> _Задание 1_
Продублируйте слово в слово весь отрывок о Ерофееве и юродивых.

> _Цитируемый отрывок_
========================================

Москва / Modern Moscow: История культуры в рассказах и диалогах — страница 64 из 67

Между тем “феномен Ерофеева”, как указывалось неоднократно, имеет в России глубокие корни. Его модель – образ юродивого. “Святые дураки” нередко встречались и в Европе, но в России их общественная роль была особенно значительной. Своим “неправильным” поведением юродивые обличали порочность окружающего мира.

Англичанин Джайлс Флетчер в сочинении “О государстве Русском” (1591) так описал восприятие юродивых в средневековой Руси: “Их считают пророками и весьма святыми мужами, почему и дозволяют им говорить свободно все, что хотят, без всякого ограничения, хотя бы даже о самом Боге… Блаженных народ очень любит, ибо они, подобно пасквилям, указывают на недостатки знатных, о которых никто другой и говорить не смеет”[149].

Юрий Лотман рассуждал о двух нормах поведения на Руси. Одна из них – норма поведения святого: “святость почиет на лучшем”. Другая – норма поведения юродивого: “святость почиет на худшем”. Ерофеев, которого многие в новой России воспринимают как иконного персонажа, избрал для себя – и в творчестве, и, что не менее важно, в быту – позицию юродивого. Вот его типичная дневниковая запись (1982): “Я, если мне заглянуть вовнутрь, напичкан экстравагантностями, но чудаком меня никто не назовет”. И другое признание: “Не хочу быть полезным, говорю я, хочу быть насущным”.

Оба эти тезиса-манифеста отразились и в произведениях, и в жизни Ерофеева. Одной из поведенческих экстравагантностей писателя стало принятие им в 1987 году католицизма. Глубоко верующим человеком он был, по собственному утверждению, с семнадцати лет. Вне всякого сомнения, Ерофеев ощущал себя православным. Почему же тогда он крестился как католик? Ответ Венички, неожиданно резкий, был: “Не люблю православие за холуйство”.

========================================

> _Исходные записи_

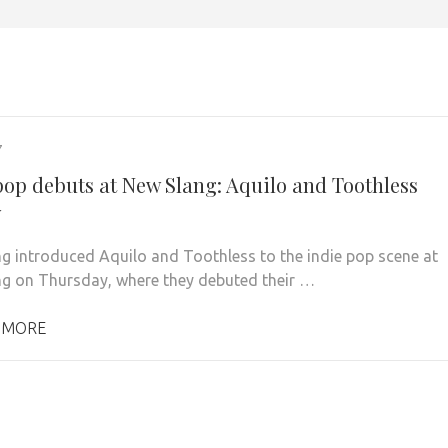
7
pop debuts at New Slang: Aquilo and Toothless
w
g introduced Aquilo and Toothless to the indie pop scene at
g on Thursday, where they debuted their …
 MORE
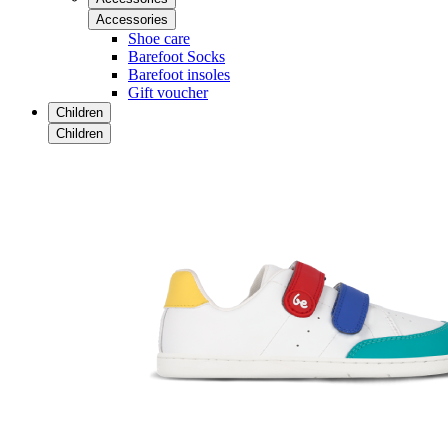
Accessories
Shoe care
Barefoot Socks
Barefoot insoles
Gift voucher
Children
Children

========================================

> _Задание 2_
Оформите строки всех записей выше как таблицу Markdown со столбцами «Номер» и «Строка», пропустив пустые строки. Картинки в таблицу не включайте.

> _Решение 1_
Москва / Modern Moscow: История культуры в рассказах и диалогах — страница 64 из 67

Между тем “феномен Ерофеева”, как указывалось неоднократно, имеет в России глубокие корни. Его модель – образ юродивого. “Святые дураки” нередко встречались и в Европе, но в России их общественная роль была особенно значительной. Своим “неправильным” поведением юродивые обличали порочность окружающего мира.

Англичанин Джайлс Флетчер в сочинении “О государстве Русском” (1591) так описал восприятие юродивых в средневековой Руси: “Их считают пророками и весьма святыми мужами, почему и дозволяют им говорить свободно все, что хотят, без всякого ограничения, хотя бы даже о самом Боге… Блаженных народ очень любит, ибо они, подобно пасквилям, указывают на недостатки знатных, о которых никто другой и говорить не смеет”[149].

Юрий Лотман рассуждал о двух нормах поведения на Руси. Одна из них – норма поведения святого: “святость почиет на лучшем”. Другая – норма поведения юродивого: “святость почиет на худшем”. Ерофеев, которого многие в новой России воспринимают как иконного персонажа, избрал для себя – и в творчестве, и, что не менее важно, в быту – позицию юродивого. Вот его типичная дневниковая запись (1982): “Я, если мне заглянуть вовнутрь, напичкан экстравагантностями, но чудаком меня никто не назовет”. И другое признание: “Не хочу быть полезным, говорю я, хочу быть насущным”.

Оба эти тезиса-манифеста отразились и в произведениях, и в жизни Ерофеева. Одной из поведенческих экстравагантностей писателя стало принятие им в 1987 году католицизма. Глубоко верующим человеком он был, по собственному утверждению, с семнадцати лет. Вне всякого сомнения, Ерофеев ощущал себя православным. Почему же тогда он крестился как католик? Ответ Венички, неожиданно резкий, был: “Не люблю православие за холуйство”.

> _Решение 2_
| Номер | Строка |
|---|---|
| 1 | 7 |
| 2 | pop debuts at New Slang: Aquilo and Toothless |
| 3 | w |
| 4 | g introduced Aquilo and Toothless to the indie pop scene at |
| 5 | g on Thursday, where they debuted their … |
| 6 |  MORE |
| 7 | Accessories |
| 8 | Shoe care |
| 9 | Barefoot Socks |
| 10 | Barefoot insoles |
| 11 | Gift voucher |
| 12 | Children |
| 13 | Children |